Over the last two years I have been working lot on improving the tooling and processes related to database development at where I work. One concept born out of this work is what we have started calling a “Database-as-a-Code” model. Originally the idea was to introduce some of the good practices, such as version control, build automation and unit testing to database development. Over the time it has evolved to include even more, in an effort to break down traditional silos between software developers, database developers and the operations people.
In this post I’ll describe some of the decisions we made and the steps we have taken in our Database DevOps journey.
In the end databases are just code
This is probably the one of the more important realizations I have had over the years. Just like the applications and services, the SQL Server database objects are created with a programming language (one of the oldest ones in fact, with roots going back to 1970’s) and are usually stored in their own “source files”, the scripts. Because of this, version controlling was really one of the first things we had to figure out how to do right. We tried a few different things and ended up with a solution where every object on the database was stored as its own script. Combined with version control, this gives an incredibly good understanding of how the objects are changing over the time and different versions.
One of the drivers for renewing the database development was that we were taking our system architecture towards microservices. The big thing in microservice architecture is the loose coupling of different services, which can initially feel bit complicated (scary) from the database perspective. For the database schemas this ment that while they would need to be loosely coupled from other schemas, they’d need to be tightly coupled with its application. In fact, each schema designed for a microservice was now owned by the said service, and we took it as far as to include the database code into same repository as the rest of the application code.
As we’d then proceed to build and test the microservices the same build automation, code quality analysis, unit testing and deployments now included the database objects alongside the services.
Updating the Database
Where applications are generally simple to update by overwriting or fist removing the existing code, databases contain a state that needs to be maintained over the upgrade. For updating the databases in a Database-as-a-Code approach, you need to have a tooling that can create the code required for the update.
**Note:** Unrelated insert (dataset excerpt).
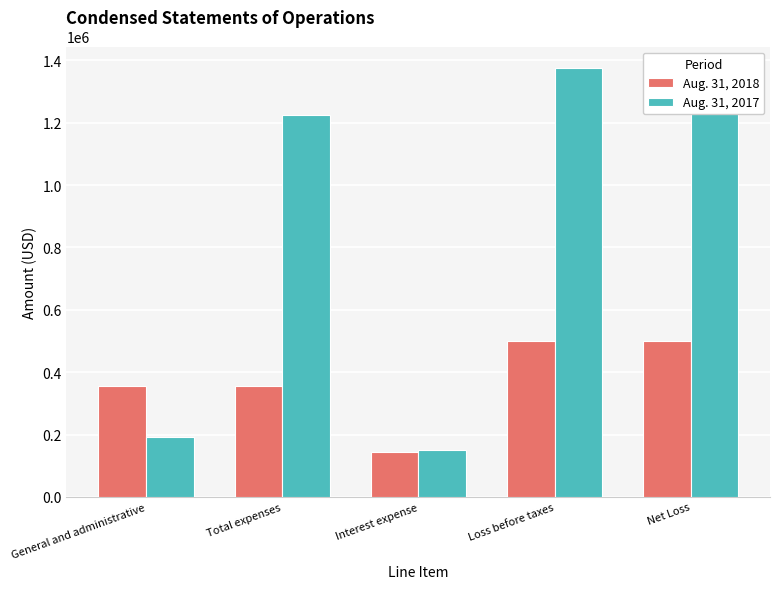

Reading right to left, extract all data points from this chart.

Aug. 31, 2018: Net Loss=500716	Loss before taxes=500716	Interest expense=144758	Total expenses=355958	General and administrative=355958
Aug. 31, 2017: Net Loss=1375883	Loss before taxes=1375883	Interest expense=151233	Total expenses=1224650	General and administrative=193064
These tools usually work in one of the two ways, making updates either state or migrations based. Let’s take a quick look at these two.
State based updates
In a state based update you have a source and target database, then some tooling which will do it’s best to create the script to update the target to match the source. The source doesn’t need to be a live database, it can also be a bunch of scripts created from the database, but it will still work the same. There are some limitations in this approach, f.ex. how to handle data when you remove or add columns. That is why the state based tooling usually provide a way to add and execute sets of migration scripts to handle the data transformations.
Migrations based updates
Migration based updates require bit more work, but provide the highest level of control on how and what happens during the database update. With migrations the developer creates the scripts, implicitly telling the tooling how to perform the update actions on both the schema and the data. While this sounds bit more work, a good tooling goes long way to make writing these scripts as ready as possible.
There is of course the possibility of combining the two approaches mentioned above. I think it’s a bit more uncommon approach and as far as I have seen, the only vendor providing this kind of capability is Redgate with their SQL Change Automation. Their solution bundles together their old state based update mechanism (DLM Automation) to migrations based ReadyRoll.
The hybrid solution is actually pretty interesting one, and we’ve looked if we should move to this one from the current state based approach we have adopted.
But what about the data?
Version controlling databases and objects is a one thing, but quite often the databases you end up deploying aren’t just the objects, but need to include some amount of data. This data can be anything from registers to initial configurations required by the applications. Handling data inserts is bit more complex and we eventually ended up building our own solution for handling the data feeds, or data seeds, which ever term you prefer. Data feeds are simply T-SQL scripts that can be either:
- Initial data feeds which are run only once, when the table is empty. This can only contain INSERT clauses
- Update data feeds which are run when ever needed, and the table has some rows in it. This can contain DELETE and UPDATE clauses
We also had to add support for handling CSV files for really large initial data inserts (for millions and millions of rows), as well as some logic to run some of these data feeds in parallel to optimize the time it would get everything set up.
Data for different use cases
There’s also one more difference in version controlling data when comparing to database objects. Depending on where you deploy, the data content might be different even if the actual database schema remains the same. In production you might deploy just a few configurations, where in testing environment you might need to deploy millions of rows of synthetically generated data (especially if you’re testing performance). In demo environments you probably end up deploying less than in testing, but it has to look very similar to that you’d expect to find from the production.
Wrapping it up
If you are looking to really do DevOps with software development, don’t ignore the database. Most of the modern applications are data-centric requiring some database or another in the backend, and quite often it’s the one thing that the application really needs to work in the first place. Luckily for us there’s a lot of tooling around for database DevOps these days, the job is just find the one that’s right for you.
Hopefully you found this post useful!